▶ _What is needed_: Your answer must be the records below, given again exactly, with no pictures in it.

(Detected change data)
::::::::

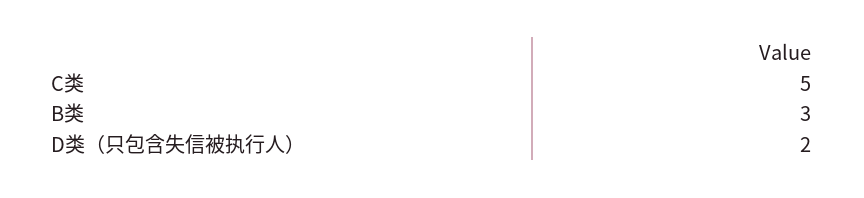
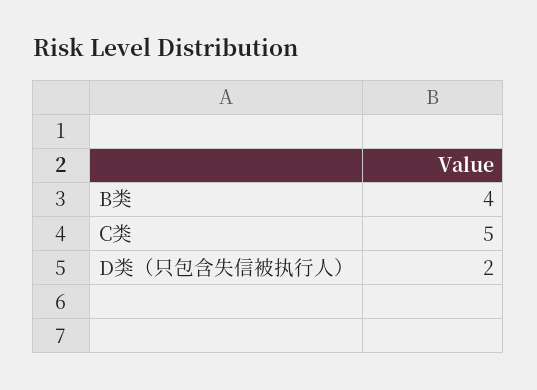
  {
    "C类": 5,
-   "B类": 3,
+   "B类": 4,
    "D类（只包含失信被执行人）": 2
  }

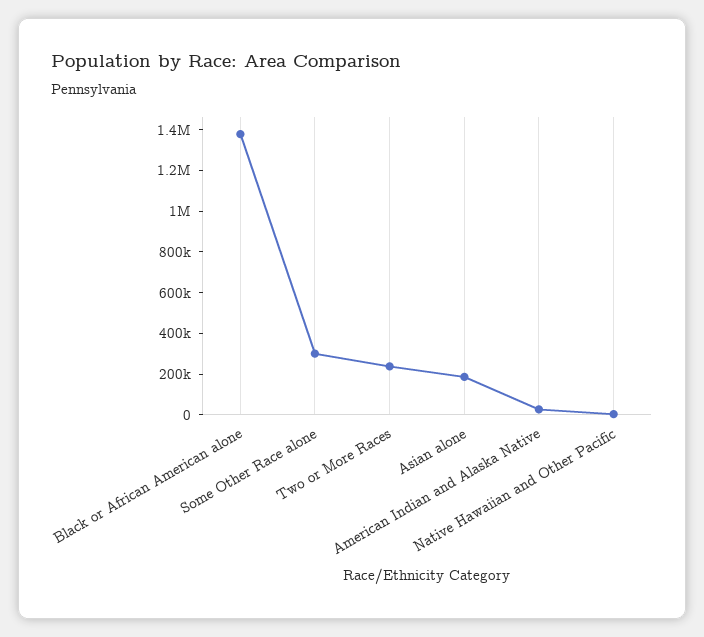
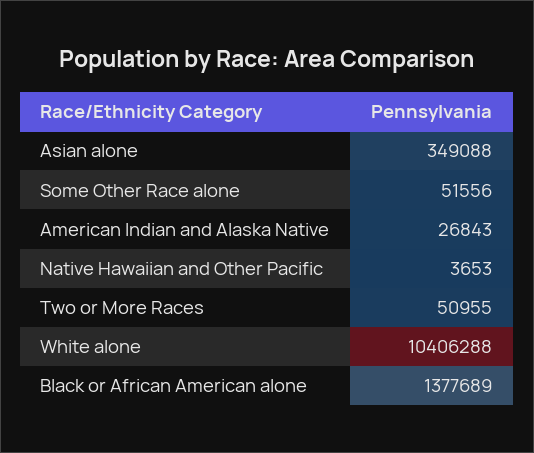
  {
    "Black or African American alone": 1377689,
-   "Some Other Race alone": 300000,
+   "Some Other Race alone": 51556,
-   "Two or More Races": 250000,
+   "Two or More Races": 50955,
-   "Asian alone": 200000,
+   "Asian alone": 349088,
    "American Indian and Alaska Native": 26843,
-   "Native Hawaiian and Other Pacific": 3653
+   "Native Hawaiian and Other Pacific": 3653,
+   "White alone": 10406288
  }

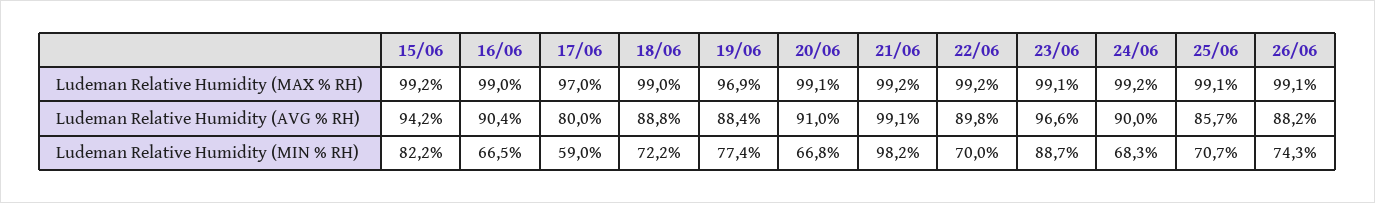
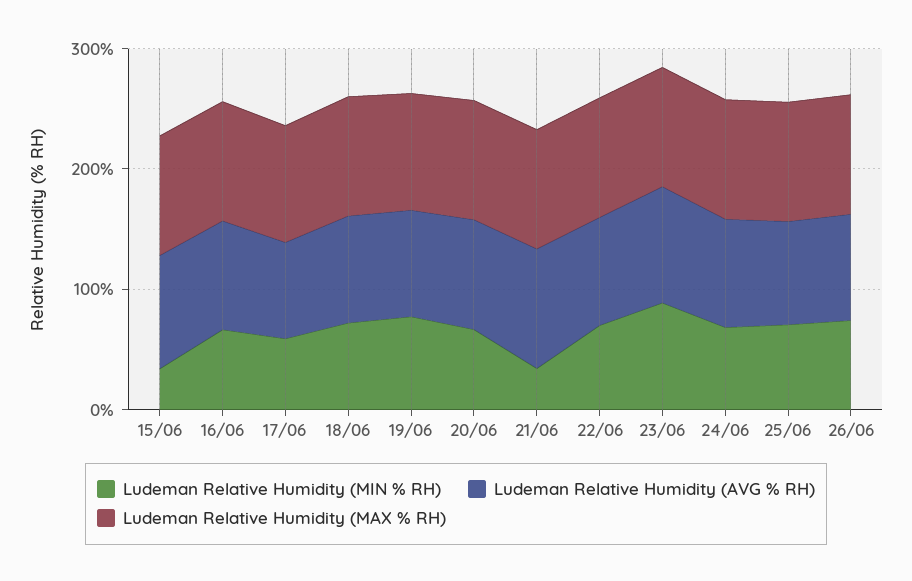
  {
    "Ludeman Relative Humidity (MAX % RH)": {
      "15/06": 99.2,
      "16/06": 99,
      "17/06": 97,
      "18/06": 99,
      "19/06": 96.9,
      "20/06": 99.1,
      "21/06": 99.2,
      "22/06": 99.2,
      "23/06": 99.1,
      "24/06": 99.2,
      "25/06": 99.1,
      "26/06": 99.1
    },
    "Ludeman Relative Humidity (AVG % RH)": {
      "15/06": 94.2,
      "16/06": 90.4,
      "17/06": 80,
      "18/06": 88.8,
      "19/06": 88.4,
      "20/06": 91,
      "21/06": 99.1,
      "22/06": 89.8,
      "23/06": 96.6,
      "24/06": 90,
      "25/06": 85.7,
      "26/06": 88.2
    },
    "Ludeman Relative Humidity (MIN % RH)": {
-     "15/06": 82.2,
+     "15/06": 40,
      "16/06": 66.5,
      "17/06": 59,
      "18/06": 72.2,
      "19/06": 77.4,
      "20/06": 66.8,
-     "21/06": 98.2,
+     "21/06": 40,
      "22/06": 70,
      "23/06": 88.7,
      "24/06": 68.3,
      "25/06": 70.7,
      "26/06": 74.3
    }
  }

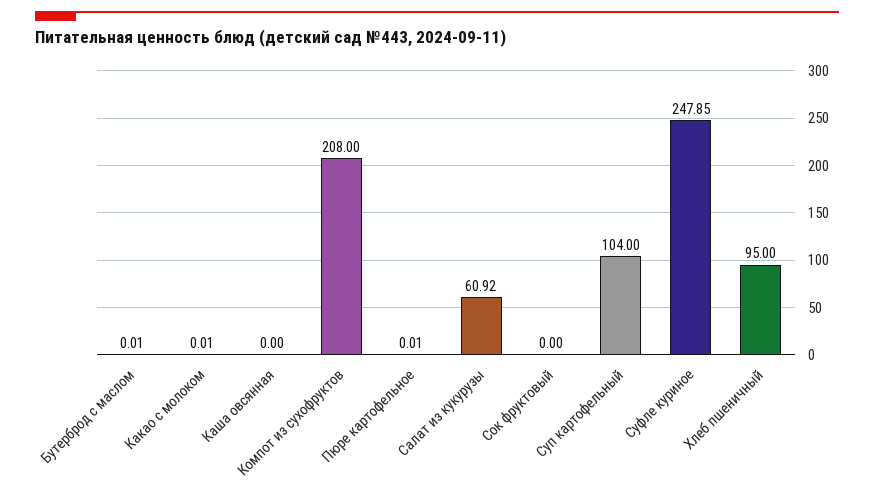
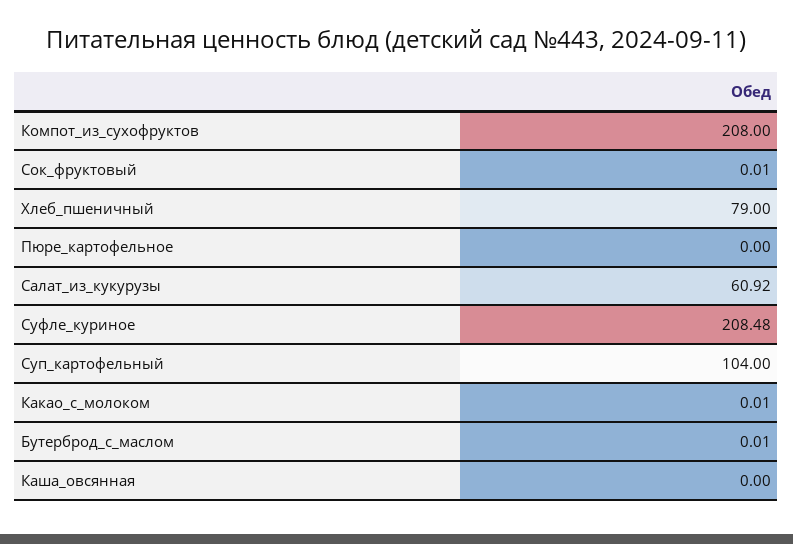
  {
    "Бутерброд с маслом": 0.01,
    "Какао с молоком": 0.01,
    "Каша овсянная": 0,
    "Компот из сухофруктов": 208,
-   "Пюре картофельное": 0.01,
+   "Пюре картофельное": 0,
    "Салат из кукурузы": 60.92,
-   "Сок фруктовый": 0,
+   "Сок фруктовый": 0.01,
    "Суп картофельный": 104,
-   "Суфле куриное": 247.85,
+   "Суфле куриное": 208.48,
-   "Хлеб пшеничный": 95
+   "Хлеб пшеничный": 79
  }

::::::::

▶ _Solution to this exercise_:
  {
    "C类": 5,
-   "B类": 3,
+   "B类": 4,
    "D类（只包含失信被执行人）": 2
  }

  {
    "Black or African American alone": 1377689,
-   "Some Other Race alone": 300000,
+   "Some Other Race alone": 51556,
-   "Two or More Races": 250000,
+   "Two or More Races": 50955,
-   "Asian alone": 200000,
+   "Asian alone": 349088,
    "American Indian and Alaska Native": 26843,
-   "Native Hawaiian and Other Pacific": 3653
+   "Native Hawaiian and Other Pacific": 3653,
+   "White alone": 10406288
  }

  {
    "Ludeman Relative Humidity (MAX % RH)": {
      "15/06": 99.2,
      "16/06": 99,
      "17/06": 97,
      "18/06": 99,
      "19/06": 96.9,
      "20/06": 99.1,
      "21/06": 99.2,
      "22/06": 99.2,
      "23/06": 99.1,
      "24/06": 99.2,
      "25/06": 99.1,
      "26/06": 99.1
    },
    "Ludeman Relative Humidity (AVG % RH)": {
      "15/06": 94.2,
      "16/06": 90.4,
      "17/06": 80,
      "18/06": 88.8,
      "19/06": 88.4,
      "20/06": 91,
      "21/06": 99.1,
      "22/06": 89.8,
      "23/06": 96.6,
      "24/06": 90,
      "25/06": 85.7,
      "26/06": 88.2
    },
    "Ludeman Relative Humidity (MIN % RH)": {
-     "15/06": 82.2,
+     "15/06": 40,
      "16/06": 66.5,
      "17/06": 59,
      "18/06": 72.2,
      "19/06": 77.4,
      "20/06": 66.8,
-     "21/06": 98.2,
+     "21/06": 40,
      "22/06": 70,
      "23/06": 88.7,
      "24/06": 68.3,
      "25/06": 70.7,
      "26/06": 74.3
    }
  }

  {
    "Бутерброд с маслом": 0.01,
    "Какао с молоком": 0.01,
    "Каша овсянная": 0,
    "Компот из сухофруктов": 208,
-   "Пюре картофельное": 0.01,
+   "Пюре картофельное": 0,
    "Салат из кукурузы": 60.92,
-   "Сок фруктовый": 0,
+   "Сок фруктовый": 0.01,
    "Суп картофельный": 104,
-   "Суфле куриное": 247.85,
+   "Суфле куриное": 208.48,
-   "Хлеб пшеничный": 95
+   "Хлеб пшеничный": 79
  }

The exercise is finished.